[THE DATA]

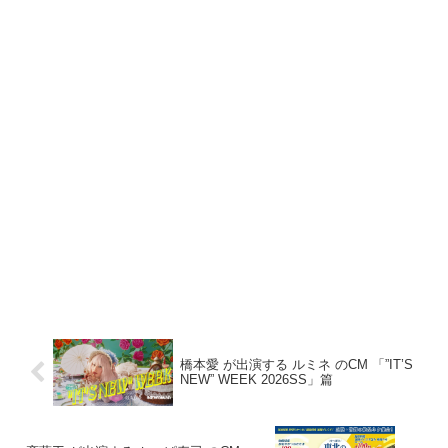
橋本愛 が出演する ルミネ のCM 「”IT’S
NEW” WEEK 2026SS」篇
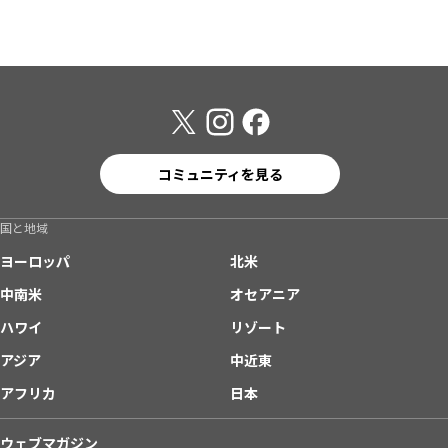
コミュニティを見る
国と地域
ヨーロッパ
北米
中南米
オセアニア
ハワイ
リゾート
アジア
中近東
アフリカ
日本
ウェブマガジン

[/THE DATA]

WHAT NEEDS TO BE DONE:
Restate the data above word for word, omitting every picture.

TASK RESULT:
橋本愛 が出演する ルミネ のCM 「”IT’S
NEW” WEEK 2026SS」篇
コミュニティを見る
国と地域
ヨーロッパ
北米
中南米
オセアニア
ハワイ
リゾート
アジア
中近東
アフリカ
日本
ウェブマガジン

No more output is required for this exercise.